Three Positive Ways for Writers to Deal with Rejection

Writers spend hours, days, and even longer crafting works they believe will be right for publications, hoping to avoid rejection by editors. Research, redrafting, and following the submission guidelines to a tee by writers are also a part of the whole process of avoiding a rejection. Writers then submit their works to editors hoping to garner acceptances instead of rejection slips. Hope and anticipation for those treasured acceptances fill the ensuing wait time of the scribes.

Days or weeks later, a message that every writer dreads seeing in their mailbox or email in-basket arrives: “We’re not interested.” My first reaction upon reading these words, after the initial blow to my feelings, is sometimes one of wanting to quit writing altogether. But the answer doesn’t lie in taking the easy way out. I have to decide how I am going to cope with my work being turned down again. Here are some ways for writers to make the most of a door to potential publication being closed:

1. Keep a list of publications you can immediately send the piece to if a rejection slip or email arrives. As a result, you won’t be wallowing around in self-pity. If possible, don’t let your article be contingent upon the acceptance of just one publisher. Your writing submissions are a lot like the lucky numbers you choose when playing for the big Powerball jackpot. Would you play the same set of lucky numbers for just one drawing, or would you have your ticket validated for several drawings? Eventually you will get to the pay window with your article if it has been written well, is within the publication guidelines, and is targeted to the appropriate markets.
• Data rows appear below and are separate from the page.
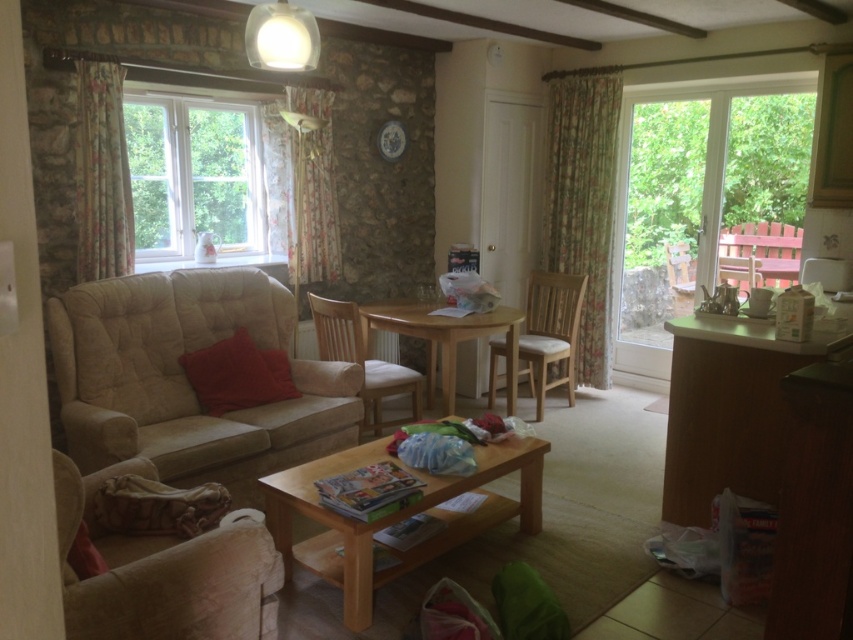
You are sitting on the beige fabric armchair at lower left and want to reach the wooden chair at right. Which direction should you move to get there?

The beige fabric armchair at lower left is located below the wooden chair at right, so you should move upward to reach it.

You are standing at the entrance of the living room and see two points marked in the image. The first point is located at coordinate point (254, 536) and the second point is at coordinate point (688, 246). If you want to walk from the entrance to the second point, will you pass through the first point along the shortest path?

Point (254, 536) is in front of point (688, 246), so yes, walking from the entrance to the second point would require passing through the first point along the shortest path.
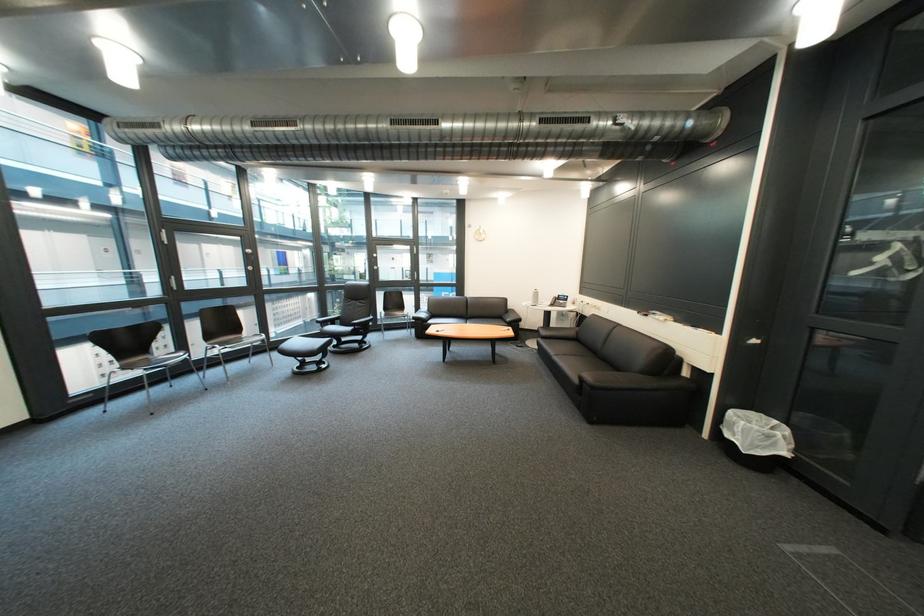
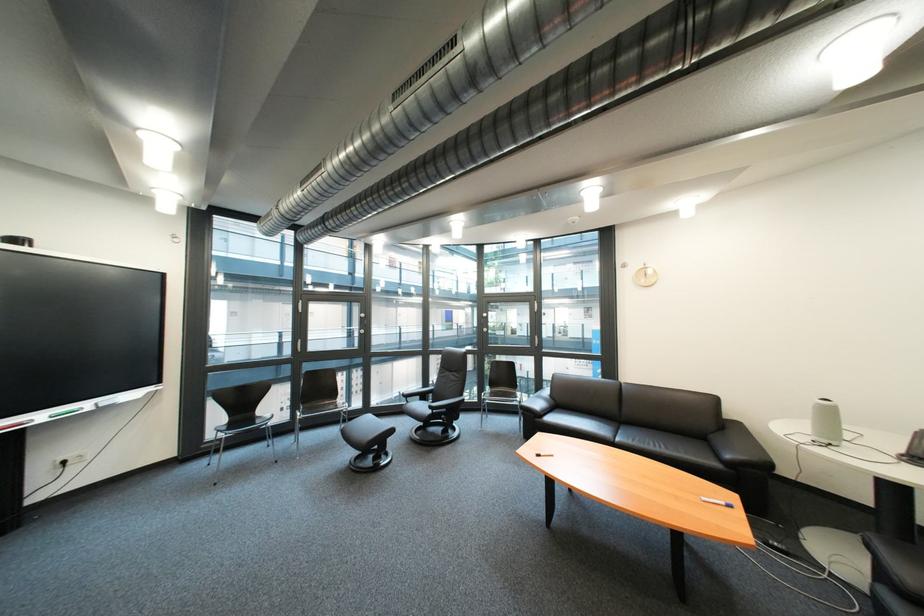
The point at (x=229, y=347) is marked in the first image. Where is the corresponding point in the second image?

(312, 415)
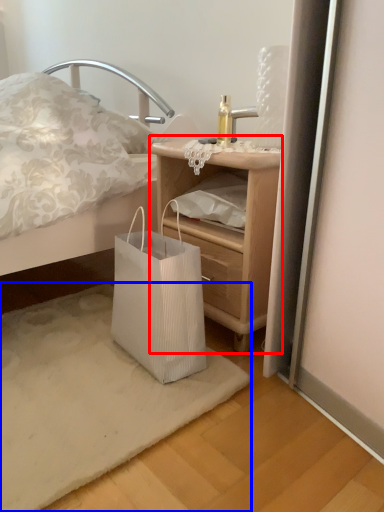
Question: Which object is closer to the camera taking this photo, nightstand (highlighted by a red box) or mat (highlighted by a blue box)?

Choices:
 (A) nightstand
 (B) mat

Answer: (B)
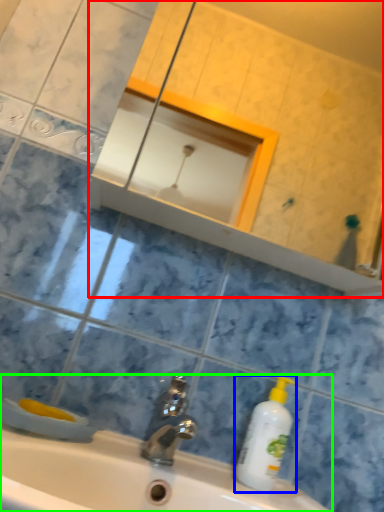
Question: Which is farther away from mirror (highlighted by a red box)? cleaning product (highlighted by a blue box) or sink (highlighted by a green box)?

Choices:
 (A) cleaning product
 (B) sink

Answer: (A)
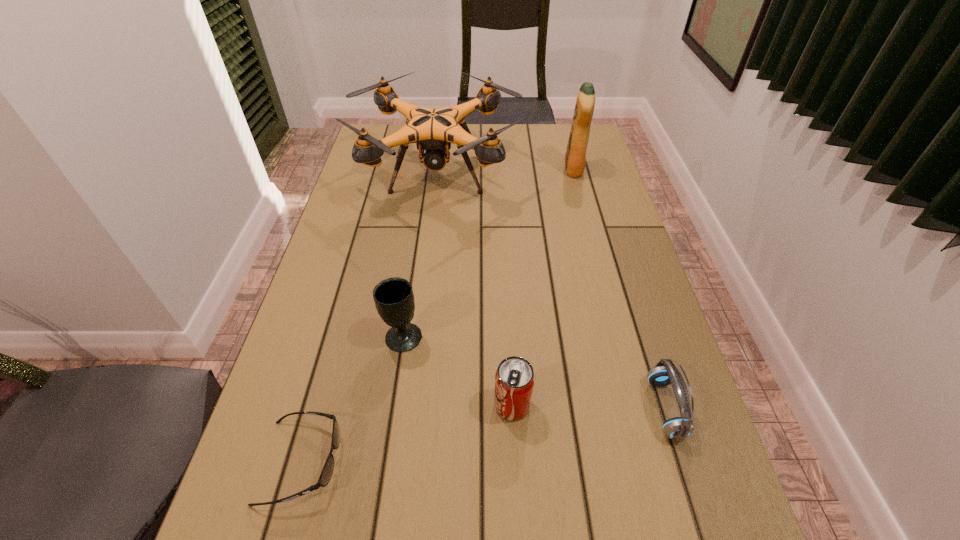
Identify the location of detergent that is at the right edge. (575, 158).

In order to click on headset that is at the right edge in this screenshot , I will do `click(665, 373)`.

Where is `object that is at the far left corner`? The width and height of the screenshot is (960, 540). object that is at the far left corner is located at coordinates (433, 130).

The height and width of the screenshot is (540, 960). Find the location of `vacant region at the far edge`. vacant region at the far edge is located at coordinates (496, 124).

In order to click on free spot at the left edge of the desktop in this screenshot , I will do `click(399, 178)`.

This screenshot has width=960, height=540. I want to click on vacant space at the right edge of the desktop, so click(x=633, y=302).

This screenshot has width=960, height=540. I want to click on vacant space in between the sunglasses and the detergent, so click(x=438, y=315).

Locate an element on the screen. vacant space in between the detergent and the drone is located at coordinates (506, 172).

Identify the location of free space between the headset and the drone. The width and height of the screenshot is (960, 540). (551, 292).

This screenshot has height=540, width=960. I want to click on vacant space that's between the drone and the headset, so click(551, 292).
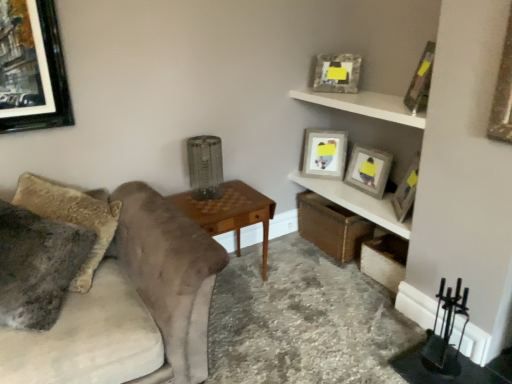
Where is `empty space that is ontop of woodenobject at center`? This screenshot has height=384, width=512. empty space that is ontop of woodenobject at center is located at coordinates (223, 207).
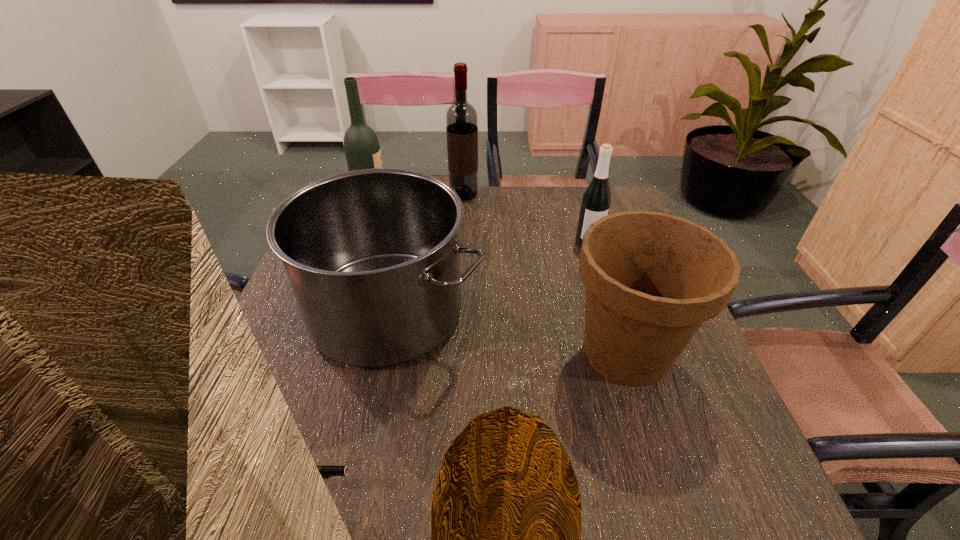
Where is `free space located 0.260m on the label of the nearest wine bottle`? The width and height of the screenshot is (960, 540). free space located 0.260m on the label of the nearest wine bottle is located at coordinates (612, 320).

The height and width of the screenshot is (540, 960). In order to click on vacant space located 0.260m on the front of the saucepan in this screenshot , I will do `click(341, 515)`.

Identify the location of free space located on the back of the flowerpot. This screenshot has height=540, width=960. (586, 224).

At what (x,y) coordinates should I click in order to perform the action: click on vacant space located at the muzzle of the shortest object. Please return your answer as a coordinate pair (x, y). This screenshot has height=540, width=960. Looking at the image, I should click on (509, 491).

At what (x,y) coordinates should I click in order to perform the action: click on object at the near edge. Please return your answer as a coordinate pair (x, y). The image size is (960, 540). Looking at the image, I should click on (326, 471).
2. Send your article out to at least one other publisher concurrently as long as the publications you submit to doesn’t forbid simultaneous submissions. This way, if you get a rejection from one publication, you already have the article out elsewhere. If the second publication accepts your work before you hear back from the first publication, you can inform the editor of the other medium that your work has been accepted elsewhere.

3. When you receive that dreaded notice, go over the work again and see what improvements can be made. I’ve found that I am not the same writer who wrote the article days or weeks earlier. I can always find a little bit better way of getting my point across, and may have a better insight on the subject matter of the article than I did when I first submitted it.

Writers having their work turned down can be looked at two ways. They can look at it as a sign to just give up, or they can see it as an opportunity to not only improve their writing, but also as the potential to score a more lucrative sale. Writers may even forge new relationships with editors they wouldn’t have otherwise come into contact with had rejection not materialized!